Artist’s concept of the LGM-35A Sentinel ICBM.

Air Force leaders have repeatedly said they are committed to continuing Sentinel despite the increased costs. 

“Sentinel will be funded,” Lt. Gen. Richard G. Moore Jr., Air Force deputy chief of staff for plans and programs, said in January. The Air Force will “make the trade that it takes to make [Sentinel] happen. We’ll see as we work through this process what the results are, but we are committed to Sentinel and that [is] not going to change. It is funded now. And that’s also not going to change.” 

“The primacy of the mission, I think, says a lot,” Air Force Secretary Frank Kendall said in February, adding that Sentinel is “essential.” 

Just two weeks ago, Pentagon acquisition boss William LaPlante reaffirmed that the DOD is committed to fielding an ICBM leg of the nuclear triad, though he did not guarantee that Sentinel would be certified. 
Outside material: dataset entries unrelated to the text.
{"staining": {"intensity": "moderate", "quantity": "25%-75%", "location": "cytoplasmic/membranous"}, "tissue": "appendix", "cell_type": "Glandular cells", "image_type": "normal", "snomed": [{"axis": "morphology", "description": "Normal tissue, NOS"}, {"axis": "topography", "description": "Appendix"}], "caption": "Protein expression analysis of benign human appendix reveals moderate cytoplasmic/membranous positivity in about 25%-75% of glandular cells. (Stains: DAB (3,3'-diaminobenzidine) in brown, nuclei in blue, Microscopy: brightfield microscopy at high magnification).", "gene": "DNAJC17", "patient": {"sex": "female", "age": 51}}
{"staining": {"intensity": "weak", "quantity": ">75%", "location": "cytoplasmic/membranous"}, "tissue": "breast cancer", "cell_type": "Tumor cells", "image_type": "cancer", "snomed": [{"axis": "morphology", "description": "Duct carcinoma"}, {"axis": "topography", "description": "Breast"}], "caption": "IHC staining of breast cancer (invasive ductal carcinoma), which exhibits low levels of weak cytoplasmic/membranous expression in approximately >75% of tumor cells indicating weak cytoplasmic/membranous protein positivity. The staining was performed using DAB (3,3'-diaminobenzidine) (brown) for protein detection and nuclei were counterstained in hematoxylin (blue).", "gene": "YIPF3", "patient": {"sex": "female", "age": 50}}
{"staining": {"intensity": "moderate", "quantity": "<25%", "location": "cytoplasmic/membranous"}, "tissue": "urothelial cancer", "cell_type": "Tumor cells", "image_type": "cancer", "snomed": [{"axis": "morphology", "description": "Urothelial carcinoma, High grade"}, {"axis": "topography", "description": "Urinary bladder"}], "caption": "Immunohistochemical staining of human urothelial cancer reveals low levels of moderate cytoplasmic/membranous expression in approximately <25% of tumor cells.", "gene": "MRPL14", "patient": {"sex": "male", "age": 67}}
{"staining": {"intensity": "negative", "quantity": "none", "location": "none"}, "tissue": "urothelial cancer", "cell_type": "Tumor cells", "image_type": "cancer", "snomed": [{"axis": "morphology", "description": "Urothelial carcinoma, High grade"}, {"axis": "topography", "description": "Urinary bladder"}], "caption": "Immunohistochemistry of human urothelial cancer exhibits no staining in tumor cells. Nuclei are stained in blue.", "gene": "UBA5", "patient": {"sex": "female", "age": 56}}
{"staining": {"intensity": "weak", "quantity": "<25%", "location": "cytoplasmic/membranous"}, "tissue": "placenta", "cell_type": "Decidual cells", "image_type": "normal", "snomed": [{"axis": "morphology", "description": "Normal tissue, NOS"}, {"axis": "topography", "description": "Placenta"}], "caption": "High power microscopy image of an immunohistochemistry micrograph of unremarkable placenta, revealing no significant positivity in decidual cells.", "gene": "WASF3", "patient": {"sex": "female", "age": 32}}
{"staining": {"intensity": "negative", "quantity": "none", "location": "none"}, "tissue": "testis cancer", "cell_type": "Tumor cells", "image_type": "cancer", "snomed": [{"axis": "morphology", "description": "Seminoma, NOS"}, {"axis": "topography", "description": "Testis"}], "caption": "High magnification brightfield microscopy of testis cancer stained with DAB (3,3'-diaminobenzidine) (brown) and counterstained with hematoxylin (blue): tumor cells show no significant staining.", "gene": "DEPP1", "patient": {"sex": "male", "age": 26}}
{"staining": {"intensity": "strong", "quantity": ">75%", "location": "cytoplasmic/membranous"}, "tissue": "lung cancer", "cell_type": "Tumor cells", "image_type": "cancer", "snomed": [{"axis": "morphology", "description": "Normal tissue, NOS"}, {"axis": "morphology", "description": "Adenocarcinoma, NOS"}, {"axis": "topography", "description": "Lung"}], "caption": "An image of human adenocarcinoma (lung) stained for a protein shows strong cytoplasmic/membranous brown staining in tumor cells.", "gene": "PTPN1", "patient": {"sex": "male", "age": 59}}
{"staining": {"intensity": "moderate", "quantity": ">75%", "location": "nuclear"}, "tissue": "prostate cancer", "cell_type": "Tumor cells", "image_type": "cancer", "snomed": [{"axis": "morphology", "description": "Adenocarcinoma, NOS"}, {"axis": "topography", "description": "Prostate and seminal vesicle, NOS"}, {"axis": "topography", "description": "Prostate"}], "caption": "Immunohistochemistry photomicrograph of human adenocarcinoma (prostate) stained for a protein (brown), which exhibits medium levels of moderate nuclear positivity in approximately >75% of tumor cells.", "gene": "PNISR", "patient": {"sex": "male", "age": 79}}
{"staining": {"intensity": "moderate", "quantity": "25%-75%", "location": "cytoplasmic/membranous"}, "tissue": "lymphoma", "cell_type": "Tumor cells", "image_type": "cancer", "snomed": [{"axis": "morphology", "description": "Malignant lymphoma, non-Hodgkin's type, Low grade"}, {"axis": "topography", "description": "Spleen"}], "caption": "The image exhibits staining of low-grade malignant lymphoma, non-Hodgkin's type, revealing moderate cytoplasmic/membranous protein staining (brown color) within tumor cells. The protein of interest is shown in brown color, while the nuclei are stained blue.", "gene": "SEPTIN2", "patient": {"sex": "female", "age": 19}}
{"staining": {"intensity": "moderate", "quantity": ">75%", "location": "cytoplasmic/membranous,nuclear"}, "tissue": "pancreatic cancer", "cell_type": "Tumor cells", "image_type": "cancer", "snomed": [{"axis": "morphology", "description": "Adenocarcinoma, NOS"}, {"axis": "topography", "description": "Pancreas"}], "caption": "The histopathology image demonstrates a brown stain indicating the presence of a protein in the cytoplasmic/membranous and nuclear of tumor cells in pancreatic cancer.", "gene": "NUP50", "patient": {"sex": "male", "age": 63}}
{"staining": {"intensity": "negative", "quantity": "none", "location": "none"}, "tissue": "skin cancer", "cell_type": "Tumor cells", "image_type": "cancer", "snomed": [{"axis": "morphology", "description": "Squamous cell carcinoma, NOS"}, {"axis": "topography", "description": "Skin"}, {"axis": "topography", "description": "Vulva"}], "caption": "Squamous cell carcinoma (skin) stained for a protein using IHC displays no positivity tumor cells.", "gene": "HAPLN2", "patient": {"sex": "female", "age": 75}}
Should Sentinel be certified to continue, Rep. Seth Moulton (D-Mass.) introduced an NDAA amendment—approved by the committee—that would require LaPlante to ensure that before the program reaches acquisition Milestone B, “the contract structure for the program allows for maximum Federal Government oversight.” That would include government control of design review entrance and exit criteria, the ability to certify completion of all subsystems and the “total system architecture,” and opportunities for competition throughout the lifecycle of the program. 

Moulton’s amendment also requires LaPlante’s office to submit a report detailing how he will meet those requirements within 90 days of the program being certified to continue—if it is certified. 

While the committee approved those oversight moves, it rejected amendments from Rep. John Garamendi (D-Calif.) to curb the program. Garamendi, a longtime critic of Sentinel, tried to pause all funding for the program and the W87-1 warhead that will go on the missile, repeal a deadline for increased production of plutonium pits to go in those warheads, and delete a requirement for the U.S. to maintain 400 ICBMs. All three amendments were voted down by solid margins. 

While the House Armed Services Committee has passed its version of the NDAA, the bill must still pass through the full House and then be reconciled with the Senate version.

As representatives were marking up their bill, the Senate Armed Forces strategic forces subcommittee held a hearing to discuss nuclear weapons in the 2025 budget, and Sen. Angus King (I-Maine) also seemed to indicate he favored more oversight but continued work on Sentinel.

“Do we have the structure and the people in charge that are necessary to make sure we can get beyond [the Nunn-McCurdy breach] and get that project moving forward?” King asked Air Force Global Strike Command boss Gen. Thomas A. Bussiere.

Bussiere cited the creation of a new ICBM modernization directorate, led by Brig. Gen. Colin J. Connor, but said further work determining the authorities Connor needs has been delayed by the Nunn-McCurdy review.